Your attitude should be the same as that of Christ Jesus: Who, being in very nature God, did not consider equality with God something to be grasped, but made himself nothing, taking the very nature of a servant, being made in human likeness. And being found in appearance as a man, he humbled himself and became obedient to death — even death on a cross!

Therefore God exalted him to the highest place and gave him the name that is above every name, that at the name of Jesus every knee should bow, in heaven and on earth and under the earth, and every tongue confess that Jesus Christ is Lord, to the glory of God the Father. (Philippians 2: 1-11, NIV).

Writing to a church marked by quarrels and power-struggles, Paul quotes a hymn -- a hymn about Christ's kenosis (or "emptying"). "Just as Christ set aside everything that kept him from serving God," says Paul, "so we should set aside everything that keeps us from serving each other."

It's this kenosis you'll be discussing in this week's lesson. Most of us have no problem with the idea of service, after all; it's just that we have a long list of reasons why we can't put this idea into practice at this time.

"I'm busy enough as it is," we say. "Besides -- I've already done my time. I'm suffering from burn-out. And isn't there something more important that I could be doing?"

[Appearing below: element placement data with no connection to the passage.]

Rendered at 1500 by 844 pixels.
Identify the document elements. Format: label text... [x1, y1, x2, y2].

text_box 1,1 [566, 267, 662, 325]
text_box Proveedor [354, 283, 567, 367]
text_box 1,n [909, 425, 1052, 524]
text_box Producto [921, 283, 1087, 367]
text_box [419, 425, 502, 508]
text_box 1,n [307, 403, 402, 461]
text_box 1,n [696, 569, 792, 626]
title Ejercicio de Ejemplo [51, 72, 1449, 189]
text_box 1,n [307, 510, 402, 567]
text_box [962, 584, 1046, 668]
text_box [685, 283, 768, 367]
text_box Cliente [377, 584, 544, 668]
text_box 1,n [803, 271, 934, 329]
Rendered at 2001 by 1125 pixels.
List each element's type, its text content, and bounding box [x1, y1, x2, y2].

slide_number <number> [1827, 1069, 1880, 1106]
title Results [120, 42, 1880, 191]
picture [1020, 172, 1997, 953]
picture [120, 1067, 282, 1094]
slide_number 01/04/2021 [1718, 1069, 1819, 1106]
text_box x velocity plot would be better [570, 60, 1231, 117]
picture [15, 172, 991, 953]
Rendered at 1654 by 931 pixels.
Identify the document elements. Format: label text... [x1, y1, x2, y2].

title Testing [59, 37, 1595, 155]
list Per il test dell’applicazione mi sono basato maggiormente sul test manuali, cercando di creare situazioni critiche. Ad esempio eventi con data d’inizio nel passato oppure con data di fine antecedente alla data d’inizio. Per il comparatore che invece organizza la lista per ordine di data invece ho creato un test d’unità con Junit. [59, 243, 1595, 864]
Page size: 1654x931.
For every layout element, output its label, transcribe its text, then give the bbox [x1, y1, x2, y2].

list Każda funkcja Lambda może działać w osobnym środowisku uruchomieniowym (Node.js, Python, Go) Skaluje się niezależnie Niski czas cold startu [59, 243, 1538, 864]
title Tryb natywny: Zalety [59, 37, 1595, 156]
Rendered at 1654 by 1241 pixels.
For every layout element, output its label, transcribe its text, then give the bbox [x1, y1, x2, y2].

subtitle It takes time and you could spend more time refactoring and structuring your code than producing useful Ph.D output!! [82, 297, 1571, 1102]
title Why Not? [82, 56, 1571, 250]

No, we'll always have an excuse not to serve -- a good excuse, a legitimate excuse, an excuse that lets us off the hook every time.

Think of what happened, for instance, when somebody had to wash the feet of Christ's disciples. And yes, it needed to be done . . . but it could not be done without a serious loss of face; washing feet was so degrading that even a slave could not be told to do it -- not if that slave was Jewish.

So the disciples hemmed, and they hawed, and they muttered about their bad backs and their arthritis and their lumbago that had been acting up lately . . .

Until Jesus went ahead and did it himself.

That's the kind of God we serve -- and that's the way he wants us to serve others too.